"And the gatekeeper calls out your name ..."
"Fuck, Fuck, Fuck, Fuck" he shouts, and the band snaps silent on the one.
A cheer goes up in the crowd. A tension releases and a connection sparks. This is what they'd hoped for. Not that they would say - but like a selfie with a passing comet this is the story they were hoping to be able to tell.
On stage, time stops and hands suspend. Fingers, picks and drumsticks poised, players watching and waiting in that open moment - the split-second shared acknowledgement of an imminent unknown. With a silent tempo still counting off they've all defaulted faithfully to rule number one: the singer is always right.

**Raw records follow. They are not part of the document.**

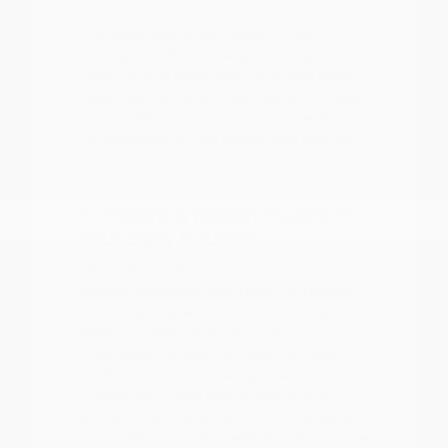
A focused test drive should include
parking visibility, highway merging, cabin
noise, control placement, and how easily
passengers enter and exit. We encourage
you to visit our showroom to experience
the difference in ride quality and interior
comfort firsthand.
Comparing Nissan Models for
Your Daily Routine
With a diverse lineup ranging from the
efficient Versa and Sentra to the rugged
Frontier and spacious Armada, there is a
Nissan for every type of driver.
Understanding your primary use case is
the first step in narrowing down your
choices. For those who prioritize fuel
economy for a long commute, the sedan
lineup offers smooth, reliable performance.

They watch.
His left arm churns an explosion of dust particles in the spotlit blackness around his silhouette. What had begun as choreography has sped up and broken time and is now the only movement of his otherwise motionless body. Sweat drips down the side of his neck, tracing the in-ear wire under his shirt and down his back. Is the arm slowing or is awareness simply heightening? This down beat could drop. Or not. No one onstage has taken a breath.

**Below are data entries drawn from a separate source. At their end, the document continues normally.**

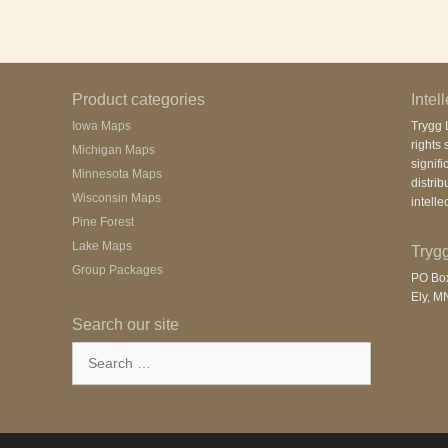
Product categories
Intel
Iowa Maps
Trygg L
rights 
Michigan Maps
signifi
Minnesota Maps
distrib
Wisconsin Maps
intelle
Pine Forest
Lake Maps
Trygg
Group Packages
PO Bo
Ely, M
Search our site
Search
for:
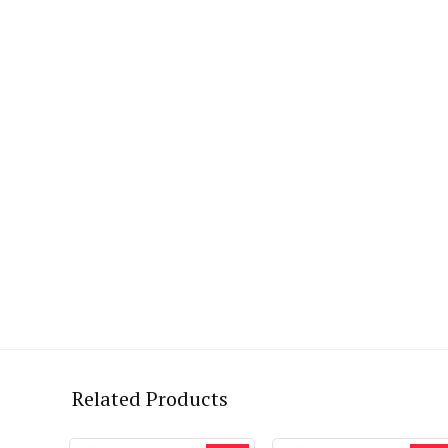
Related Products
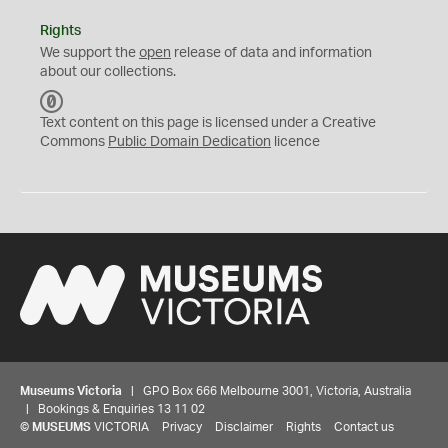
Rights
We support the
open
release of data and information
about our collections.
C
C
Text content on this page is licensed under a Creative
0
Commons
Public Domain Dedication
licence
Museums Victoria
| GPO Box 666 Melbourne 3001, Victoria, Australia
| Bookings & Enquiries 13 11 02
©
MUSEUMS
VICTORIA
Privacy
Disclaimer
Rights
Contact us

Ten thousand people are now quiet. All but a very few at the far fringes are focused expectantly on one of two large screens. The face framed there is impossible to read, but most see what they need to see; a man lost in a powerful moment and deep in a reverie far beyond their understanding. He is in a place they would like to be. A place they are willing themselves to be with him. They watch.
The arm slows. The sound of an amplified breath.
"And the gatekeeper calls out your name"
And on "name" the band drops hard. The crowd roars. The face on the screens flushes with release. A guitar screams.